Copy the lines below, word for word, from the first through the line containing "SOT-323 Unit:mm". Leave the pictures out.

Start of Supplied material

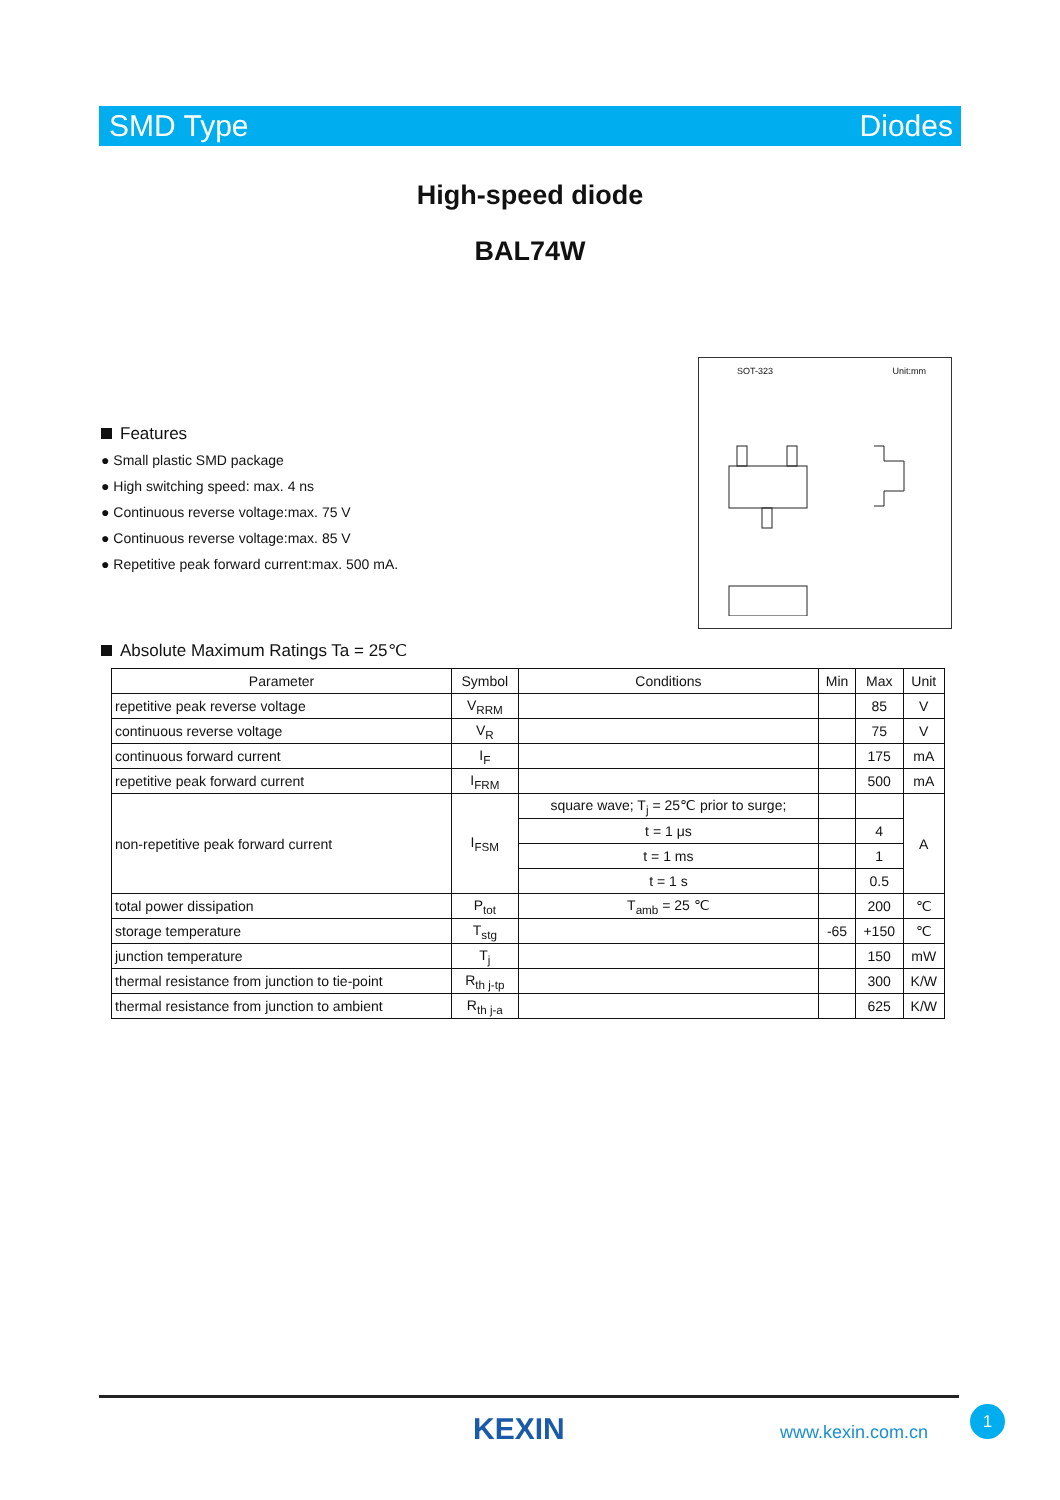SMD Type Diodes
High-speed diode
BAL74W
Features
● Small plastic SMD package
● High switching speed: max. 4 ns
● Continuous reverse voltage:max. 75 V
● Continuous reverse voltage:max. 85 V
● Repetitive peak forward current:max. 500 mA.
SOT-323 Unit:mm
Absolute Maximum Ratings Ta = 25℃
| Parameter | Symbol | Conditions | Min | Max | Unit |
| --- | --- | --- | --- | --- | --- |
| repetitive peak reverse voltage | V<sub>RRM</sub> | | | 85 | V |
| continuous reverse voltage | V<sub>R</sub> | | | 75 | V |
| continuous forward current | I<sub>F</sub> | | | 175 | mA |
| repetitive peak forward current | I<sub>FRM</sub> | | | 500 | mA |
| non-repetitive peak forward current | I<sub>FSM</sub> | square wave; T<sub>j</sub> = 25℃ prior to surge; | | | A |
| | | t = 1 μs | | 4 | |
| | | t = 1 ms | | 1 | |
| | | t = 1 s | | 0.5 | |
| total power dissipation | P<sub>tot</sub> | T<sub>amb</sub> = 25 ℃ | | 200 | ℃ |
| storage temperature | T<sub>stg</sub> | | -65 | +150 | ℃ |
| junction temperature | T<sub>j</sub> | | | 150 | mW |
| thermal resistance from junction to tie-point | R<sub>th j-tp</sub> | | | 300 | K/W |
| thermal resistance from junction to ambient | R<sub>th j-a</sub> | | | 625 | K/W |
KEXIN www.kexin.com.cn
1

End of Supplied material

_Completed task_
SMD Type Diodes
High-speed diode
BAL74W
Features
● Small plastic SMD package
● High switching speed: max. 4 ns
● Continuous reverse voltage:max. 75 V
● Continuous reverse voltage:max. 85 V
● Repetitive peak forward current:max. 500 mA.
SOT-323 Unit:mm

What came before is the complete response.